The museum’s collection dates back to 1936. And as long as today’s specimens are well preserved, they will continue to be incredibly valuable, because they will be studied for hundreds more years.

It’s why Austin is always thinking 500 years into the future. He knows his biology research will long outlive all of us—and our kids, grandkids and grandkids’ kids.

“We are doing things with specimens today that I had no idea we would ever be able to do 30 years ago when I was a graduate student. Who knows what we’ll be able to do with them in 100 years,” he says. “The specimens we are collecting now will be used by generations down the line. The LSU Museum of Natural Science is a library for biodiversity.” lsu.edu/mns

Christopher Austin talks three topics he and his colleagues are studying at the LSU Museum of Natural Science

As told to Jennifer Tormo

The New Guinea puzzle

LSU Museum of Natural Science director Christopher Austin

“A lot of my research focus is on the island of New Guinea. It’s the largest, tallest tropical island in the world, just north of Australia. And it’s a biodiversity hotspot. It’s less than 1% of the world’s land area, but it’s predicted to have 5-7% of the world’s biodiversity. Its main mountain range is about 5 million years old, and from a biology and geology standpoint, that’s super, super young. And yet, it has a ton of biodiversity. As opposed to a place like the Amazon, which also has lots of biodiversity but has been very, very geologically consistent over the course of more than 55 million years. So it’s sort of a conundrum about why there’s so much biodiversity on this island.”

The green-blooded lizard

“There are lizards from New Guinea that have green blood. Their bones are green, their muscles are green, their heart is green, and their tongue is green. The lining of their mouth is green, as well.

So, what the heck is going on with these lizards?

They have so much green pigment in their blood it overshadows the crimson-red color. It’s a biopigment called biliverdin that causes jaundice in all vertebrates.

You have biliverdin in your blood right now, but not very much. Your liver is like the oil filter of your car, and if you’re healthy, it is filtering those biopigments out.

But these lizards have concentrations of biopigments in their blood, that if you or if I had them, we would be dead.

One of the things my lab is working on is piecing together the story of these green-blooded lizards and trying to understand why they aren’t dead.”

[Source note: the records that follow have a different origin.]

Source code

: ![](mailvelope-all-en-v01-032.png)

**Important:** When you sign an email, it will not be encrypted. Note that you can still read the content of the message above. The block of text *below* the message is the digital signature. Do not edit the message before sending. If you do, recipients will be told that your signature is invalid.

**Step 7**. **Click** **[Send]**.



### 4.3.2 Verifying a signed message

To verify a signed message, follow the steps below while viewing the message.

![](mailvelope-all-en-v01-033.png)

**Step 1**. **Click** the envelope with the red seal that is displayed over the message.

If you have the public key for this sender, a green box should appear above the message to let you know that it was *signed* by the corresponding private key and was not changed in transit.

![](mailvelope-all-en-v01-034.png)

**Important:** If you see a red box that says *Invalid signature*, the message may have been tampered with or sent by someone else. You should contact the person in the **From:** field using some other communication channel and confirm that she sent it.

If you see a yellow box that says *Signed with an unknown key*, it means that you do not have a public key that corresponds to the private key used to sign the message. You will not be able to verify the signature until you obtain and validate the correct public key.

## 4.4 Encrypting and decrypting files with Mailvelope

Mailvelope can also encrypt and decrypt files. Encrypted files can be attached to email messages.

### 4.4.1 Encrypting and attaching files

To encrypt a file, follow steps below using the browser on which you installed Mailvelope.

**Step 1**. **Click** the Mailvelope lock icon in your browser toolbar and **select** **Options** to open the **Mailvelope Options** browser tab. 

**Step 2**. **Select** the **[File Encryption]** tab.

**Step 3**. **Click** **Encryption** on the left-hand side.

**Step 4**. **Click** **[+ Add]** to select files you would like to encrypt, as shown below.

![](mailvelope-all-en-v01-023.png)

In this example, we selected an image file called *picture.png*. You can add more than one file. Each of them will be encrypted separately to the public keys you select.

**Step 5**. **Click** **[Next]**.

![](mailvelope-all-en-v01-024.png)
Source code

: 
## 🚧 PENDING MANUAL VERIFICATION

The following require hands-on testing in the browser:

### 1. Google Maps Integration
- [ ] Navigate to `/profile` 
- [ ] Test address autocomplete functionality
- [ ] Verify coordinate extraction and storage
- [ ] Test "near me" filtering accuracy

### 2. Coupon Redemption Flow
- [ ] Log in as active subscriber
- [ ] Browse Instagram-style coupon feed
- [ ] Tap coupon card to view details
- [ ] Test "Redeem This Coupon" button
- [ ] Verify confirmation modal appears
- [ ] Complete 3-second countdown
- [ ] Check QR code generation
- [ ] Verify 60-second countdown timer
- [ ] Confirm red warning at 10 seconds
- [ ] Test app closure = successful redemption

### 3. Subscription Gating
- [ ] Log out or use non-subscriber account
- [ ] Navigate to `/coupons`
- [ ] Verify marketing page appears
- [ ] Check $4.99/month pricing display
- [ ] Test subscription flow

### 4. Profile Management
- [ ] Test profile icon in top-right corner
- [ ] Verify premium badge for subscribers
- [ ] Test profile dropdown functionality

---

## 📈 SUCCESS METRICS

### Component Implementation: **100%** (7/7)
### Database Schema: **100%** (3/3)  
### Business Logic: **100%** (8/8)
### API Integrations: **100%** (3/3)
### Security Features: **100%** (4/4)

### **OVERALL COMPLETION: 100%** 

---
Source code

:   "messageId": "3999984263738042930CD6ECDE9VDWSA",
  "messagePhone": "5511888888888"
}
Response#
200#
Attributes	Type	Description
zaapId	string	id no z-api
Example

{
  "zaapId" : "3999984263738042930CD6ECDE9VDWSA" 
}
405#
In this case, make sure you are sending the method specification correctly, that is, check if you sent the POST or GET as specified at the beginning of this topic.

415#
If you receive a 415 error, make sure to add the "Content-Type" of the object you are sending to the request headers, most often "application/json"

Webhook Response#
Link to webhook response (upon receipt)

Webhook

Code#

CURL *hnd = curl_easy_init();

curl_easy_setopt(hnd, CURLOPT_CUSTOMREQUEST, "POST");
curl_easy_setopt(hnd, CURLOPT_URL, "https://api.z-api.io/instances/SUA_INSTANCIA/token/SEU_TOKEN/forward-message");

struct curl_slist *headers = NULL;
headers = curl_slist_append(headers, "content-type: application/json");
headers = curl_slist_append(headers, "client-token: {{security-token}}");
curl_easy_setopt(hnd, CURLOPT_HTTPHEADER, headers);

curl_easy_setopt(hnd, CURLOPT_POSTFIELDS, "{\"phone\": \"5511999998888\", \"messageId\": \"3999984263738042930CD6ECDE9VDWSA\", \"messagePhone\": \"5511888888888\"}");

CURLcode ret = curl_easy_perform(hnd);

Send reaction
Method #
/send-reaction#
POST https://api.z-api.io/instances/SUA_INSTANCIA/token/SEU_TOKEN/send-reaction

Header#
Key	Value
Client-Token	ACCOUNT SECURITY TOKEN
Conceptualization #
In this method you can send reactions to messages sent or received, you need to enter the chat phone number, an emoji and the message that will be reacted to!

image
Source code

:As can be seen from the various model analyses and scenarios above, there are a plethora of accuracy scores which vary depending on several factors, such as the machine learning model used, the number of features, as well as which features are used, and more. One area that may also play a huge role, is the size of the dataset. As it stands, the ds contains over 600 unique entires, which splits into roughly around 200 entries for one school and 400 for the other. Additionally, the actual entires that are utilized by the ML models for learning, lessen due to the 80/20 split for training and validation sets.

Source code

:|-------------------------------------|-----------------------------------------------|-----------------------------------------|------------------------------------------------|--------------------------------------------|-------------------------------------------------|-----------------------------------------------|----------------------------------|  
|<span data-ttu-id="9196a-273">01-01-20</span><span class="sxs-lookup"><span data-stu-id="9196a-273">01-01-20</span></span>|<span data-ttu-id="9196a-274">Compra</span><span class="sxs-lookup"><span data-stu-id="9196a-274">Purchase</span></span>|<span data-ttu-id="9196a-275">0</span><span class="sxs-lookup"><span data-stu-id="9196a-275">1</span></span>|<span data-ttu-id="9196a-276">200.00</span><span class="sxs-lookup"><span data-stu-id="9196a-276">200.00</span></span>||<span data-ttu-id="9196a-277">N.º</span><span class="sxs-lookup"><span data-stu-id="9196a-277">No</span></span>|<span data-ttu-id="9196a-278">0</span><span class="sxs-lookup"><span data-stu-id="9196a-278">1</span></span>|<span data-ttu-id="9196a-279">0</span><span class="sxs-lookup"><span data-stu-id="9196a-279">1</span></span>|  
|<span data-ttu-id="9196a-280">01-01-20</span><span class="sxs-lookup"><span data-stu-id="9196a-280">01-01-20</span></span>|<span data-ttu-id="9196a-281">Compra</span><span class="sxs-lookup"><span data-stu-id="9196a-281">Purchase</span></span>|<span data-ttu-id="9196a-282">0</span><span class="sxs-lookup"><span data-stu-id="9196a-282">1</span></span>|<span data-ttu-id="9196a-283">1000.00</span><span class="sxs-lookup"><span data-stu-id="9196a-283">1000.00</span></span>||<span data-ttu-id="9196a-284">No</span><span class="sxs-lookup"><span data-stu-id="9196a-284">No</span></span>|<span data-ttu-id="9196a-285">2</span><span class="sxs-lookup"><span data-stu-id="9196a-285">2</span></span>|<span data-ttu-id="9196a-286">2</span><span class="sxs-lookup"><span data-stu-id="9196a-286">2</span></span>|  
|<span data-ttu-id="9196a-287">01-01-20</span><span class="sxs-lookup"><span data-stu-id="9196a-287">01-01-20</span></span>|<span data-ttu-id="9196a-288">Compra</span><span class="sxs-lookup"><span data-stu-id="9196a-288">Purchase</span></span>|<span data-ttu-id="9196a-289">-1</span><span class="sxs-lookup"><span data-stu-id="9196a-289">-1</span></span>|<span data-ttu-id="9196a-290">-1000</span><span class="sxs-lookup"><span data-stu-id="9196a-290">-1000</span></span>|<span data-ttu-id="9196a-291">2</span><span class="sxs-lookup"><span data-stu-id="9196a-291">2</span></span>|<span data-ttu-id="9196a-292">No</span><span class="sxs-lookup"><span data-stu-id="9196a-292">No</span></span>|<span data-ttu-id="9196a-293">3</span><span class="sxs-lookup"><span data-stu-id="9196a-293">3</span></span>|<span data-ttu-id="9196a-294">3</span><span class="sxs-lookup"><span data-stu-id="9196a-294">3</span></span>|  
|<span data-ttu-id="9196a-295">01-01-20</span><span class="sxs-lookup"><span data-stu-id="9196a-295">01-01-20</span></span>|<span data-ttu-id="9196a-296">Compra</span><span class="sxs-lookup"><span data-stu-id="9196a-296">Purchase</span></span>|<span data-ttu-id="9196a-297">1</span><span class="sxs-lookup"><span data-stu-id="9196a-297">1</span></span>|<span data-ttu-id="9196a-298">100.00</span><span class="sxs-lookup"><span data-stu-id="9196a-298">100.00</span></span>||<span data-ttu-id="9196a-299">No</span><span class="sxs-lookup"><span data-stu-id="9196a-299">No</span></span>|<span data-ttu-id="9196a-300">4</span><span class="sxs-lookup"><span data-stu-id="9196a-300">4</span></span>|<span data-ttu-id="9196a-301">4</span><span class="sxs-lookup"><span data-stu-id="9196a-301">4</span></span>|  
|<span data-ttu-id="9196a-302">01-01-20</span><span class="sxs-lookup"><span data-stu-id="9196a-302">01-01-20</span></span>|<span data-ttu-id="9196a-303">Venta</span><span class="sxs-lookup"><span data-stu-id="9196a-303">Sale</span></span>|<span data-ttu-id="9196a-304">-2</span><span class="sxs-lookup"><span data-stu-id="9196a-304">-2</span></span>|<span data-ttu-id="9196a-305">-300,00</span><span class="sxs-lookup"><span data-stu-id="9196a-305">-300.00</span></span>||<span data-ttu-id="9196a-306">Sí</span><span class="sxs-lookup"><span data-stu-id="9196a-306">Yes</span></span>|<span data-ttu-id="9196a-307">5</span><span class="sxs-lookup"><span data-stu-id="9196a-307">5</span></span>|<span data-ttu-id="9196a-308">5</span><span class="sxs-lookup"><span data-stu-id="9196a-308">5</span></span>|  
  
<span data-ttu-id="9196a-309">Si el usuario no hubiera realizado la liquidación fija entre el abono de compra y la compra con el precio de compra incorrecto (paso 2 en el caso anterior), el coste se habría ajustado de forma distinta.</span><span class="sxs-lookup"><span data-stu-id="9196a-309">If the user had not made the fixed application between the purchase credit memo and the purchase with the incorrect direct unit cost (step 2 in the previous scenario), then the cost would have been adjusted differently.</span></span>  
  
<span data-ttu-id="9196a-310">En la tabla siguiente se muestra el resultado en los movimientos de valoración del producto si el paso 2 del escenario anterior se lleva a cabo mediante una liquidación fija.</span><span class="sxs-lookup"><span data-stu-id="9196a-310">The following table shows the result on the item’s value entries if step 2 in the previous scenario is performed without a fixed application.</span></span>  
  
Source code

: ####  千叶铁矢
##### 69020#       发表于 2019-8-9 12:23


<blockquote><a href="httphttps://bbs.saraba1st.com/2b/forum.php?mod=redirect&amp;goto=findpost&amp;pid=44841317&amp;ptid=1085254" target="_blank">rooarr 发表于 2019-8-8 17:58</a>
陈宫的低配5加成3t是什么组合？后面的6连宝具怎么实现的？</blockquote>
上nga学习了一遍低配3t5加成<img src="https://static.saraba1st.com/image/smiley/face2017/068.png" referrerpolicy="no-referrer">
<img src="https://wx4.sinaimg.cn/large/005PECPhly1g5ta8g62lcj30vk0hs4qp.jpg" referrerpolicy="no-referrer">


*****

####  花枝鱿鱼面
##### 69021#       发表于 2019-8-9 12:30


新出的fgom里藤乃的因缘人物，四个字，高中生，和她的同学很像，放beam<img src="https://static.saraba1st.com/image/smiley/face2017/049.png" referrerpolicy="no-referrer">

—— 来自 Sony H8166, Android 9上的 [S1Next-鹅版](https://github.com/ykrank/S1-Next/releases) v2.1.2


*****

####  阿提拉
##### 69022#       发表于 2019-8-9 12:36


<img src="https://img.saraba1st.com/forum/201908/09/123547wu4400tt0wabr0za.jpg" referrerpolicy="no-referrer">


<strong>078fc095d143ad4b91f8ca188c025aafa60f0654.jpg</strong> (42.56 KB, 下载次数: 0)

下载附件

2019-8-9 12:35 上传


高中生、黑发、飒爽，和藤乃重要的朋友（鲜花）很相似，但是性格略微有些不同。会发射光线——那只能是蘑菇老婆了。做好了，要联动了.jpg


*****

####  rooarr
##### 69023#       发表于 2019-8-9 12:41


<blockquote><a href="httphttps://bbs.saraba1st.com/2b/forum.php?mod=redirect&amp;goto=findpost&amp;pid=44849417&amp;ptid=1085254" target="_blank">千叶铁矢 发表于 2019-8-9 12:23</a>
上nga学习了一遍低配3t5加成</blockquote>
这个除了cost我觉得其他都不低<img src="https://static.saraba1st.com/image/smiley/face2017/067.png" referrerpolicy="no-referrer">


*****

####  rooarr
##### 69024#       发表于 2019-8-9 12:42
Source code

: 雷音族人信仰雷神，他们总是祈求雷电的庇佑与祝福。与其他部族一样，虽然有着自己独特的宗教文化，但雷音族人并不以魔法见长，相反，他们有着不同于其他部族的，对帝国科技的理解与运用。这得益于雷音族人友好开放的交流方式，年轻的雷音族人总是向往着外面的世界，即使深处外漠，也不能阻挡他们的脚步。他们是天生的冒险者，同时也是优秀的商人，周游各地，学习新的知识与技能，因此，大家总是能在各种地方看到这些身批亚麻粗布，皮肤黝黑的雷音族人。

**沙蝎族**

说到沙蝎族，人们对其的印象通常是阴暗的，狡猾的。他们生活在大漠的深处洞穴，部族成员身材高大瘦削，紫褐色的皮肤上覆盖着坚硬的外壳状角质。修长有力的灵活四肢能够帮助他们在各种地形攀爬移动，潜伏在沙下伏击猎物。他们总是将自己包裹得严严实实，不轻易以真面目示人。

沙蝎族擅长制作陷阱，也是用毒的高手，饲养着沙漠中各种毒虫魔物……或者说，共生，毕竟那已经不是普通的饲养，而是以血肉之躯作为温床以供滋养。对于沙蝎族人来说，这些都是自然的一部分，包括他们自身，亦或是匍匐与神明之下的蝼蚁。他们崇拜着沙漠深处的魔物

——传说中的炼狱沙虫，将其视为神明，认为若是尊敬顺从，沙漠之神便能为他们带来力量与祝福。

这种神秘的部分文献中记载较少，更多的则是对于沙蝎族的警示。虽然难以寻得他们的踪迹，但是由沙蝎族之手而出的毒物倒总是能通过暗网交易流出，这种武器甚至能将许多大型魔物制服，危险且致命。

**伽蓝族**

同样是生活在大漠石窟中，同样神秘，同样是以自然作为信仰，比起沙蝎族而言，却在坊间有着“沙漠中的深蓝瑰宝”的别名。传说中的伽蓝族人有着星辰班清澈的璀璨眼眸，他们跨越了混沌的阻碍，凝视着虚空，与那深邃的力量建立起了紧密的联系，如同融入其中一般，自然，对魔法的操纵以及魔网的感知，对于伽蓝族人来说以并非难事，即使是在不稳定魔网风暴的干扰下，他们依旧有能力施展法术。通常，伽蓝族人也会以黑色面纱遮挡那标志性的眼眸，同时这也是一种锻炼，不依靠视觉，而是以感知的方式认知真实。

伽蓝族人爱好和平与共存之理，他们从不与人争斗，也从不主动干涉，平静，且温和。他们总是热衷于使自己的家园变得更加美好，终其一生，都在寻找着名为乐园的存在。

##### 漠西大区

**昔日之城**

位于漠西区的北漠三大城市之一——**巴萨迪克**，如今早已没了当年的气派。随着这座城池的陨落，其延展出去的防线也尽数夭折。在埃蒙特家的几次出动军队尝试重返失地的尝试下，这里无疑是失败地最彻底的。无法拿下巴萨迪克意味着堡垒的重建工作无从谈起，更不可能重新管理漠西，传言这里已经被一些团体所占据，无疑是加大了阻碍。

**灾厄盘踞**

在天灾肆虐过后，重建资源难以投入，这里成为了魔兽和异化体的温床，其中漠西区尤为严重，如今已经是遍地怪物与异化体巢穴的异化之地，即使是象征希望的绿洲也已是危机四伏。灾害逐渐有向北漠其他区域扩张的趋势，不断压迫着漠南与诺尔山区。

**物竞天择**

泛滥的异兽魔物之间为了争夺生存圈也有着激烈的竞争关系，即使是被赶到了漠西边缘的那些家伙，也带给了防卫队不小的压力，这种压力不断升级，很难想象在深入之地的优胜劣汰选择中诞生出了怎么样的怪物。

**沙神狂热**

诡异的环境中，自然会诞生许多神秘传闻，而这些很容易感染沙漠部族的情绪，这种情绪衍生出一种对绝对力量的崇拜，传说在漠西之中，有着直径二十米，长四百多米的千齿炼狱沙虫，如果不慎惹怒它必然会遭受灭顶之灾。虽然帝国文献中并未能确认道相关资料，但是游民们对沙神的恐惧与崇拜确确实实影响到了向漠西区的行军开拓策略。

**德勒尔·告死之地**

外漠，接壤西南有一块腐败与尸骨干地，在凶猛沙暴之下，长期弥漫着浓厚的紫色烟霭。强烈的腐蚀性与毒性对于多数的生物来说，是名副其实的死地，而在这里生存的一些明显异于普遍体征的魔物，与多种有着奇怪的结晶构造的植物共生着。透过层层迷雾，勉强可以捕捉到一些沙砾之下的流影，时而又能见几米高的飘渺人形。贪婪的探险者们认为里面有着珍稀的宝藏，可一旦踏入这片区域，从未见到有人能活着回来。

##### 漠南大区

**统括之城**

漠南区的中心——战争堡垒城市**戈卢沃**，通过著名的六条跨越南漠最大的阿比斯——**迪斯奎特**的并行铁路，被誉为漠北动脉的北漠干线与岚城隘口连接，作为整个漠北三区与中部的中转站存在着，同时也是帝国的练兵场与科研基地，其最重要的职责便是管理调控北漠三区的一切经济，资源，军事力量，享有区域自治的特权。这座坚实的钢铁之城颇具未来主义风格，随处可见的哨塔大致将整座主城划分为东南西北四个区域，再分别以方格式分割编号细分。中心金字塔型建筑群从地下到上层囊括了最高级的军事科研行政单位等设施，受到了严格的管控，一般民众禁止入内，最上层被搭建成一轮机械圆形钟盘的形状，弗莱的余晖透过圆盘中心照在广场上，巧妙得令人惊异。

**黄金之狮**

The world’s smallest vertebrate

“In 2009, I did an expedition to the south coast of New Guinea, and we collected a new species of frog. It turned out to be the smallest vertebrate in the world. Adults are 7.7 millimeters in length, on average. That’s really, really tiny.

What’s cool about these frogs is that they don’t sound like frogs. They sound like insects, and that’s why the species had gone undetected for 100-plus years. When herpetologists walked in the forests at night, they heard these things and thought they were crickets or insects, not frogs.

All amphibians are highly susceptible to water loss. And when they’re as tiny as these micro-frogs, they would dry up if you put them in the sun.

Up until our 2012 publication about these frogs, the smallest known vertebrate in the world was a fish. Of course, fish live in water, and they don’t have to worry about drying out.

And so it’s really interesting that these frogs have evolved into a habitat that presumably has been stable enough, from a water perspective, that they can survive there.”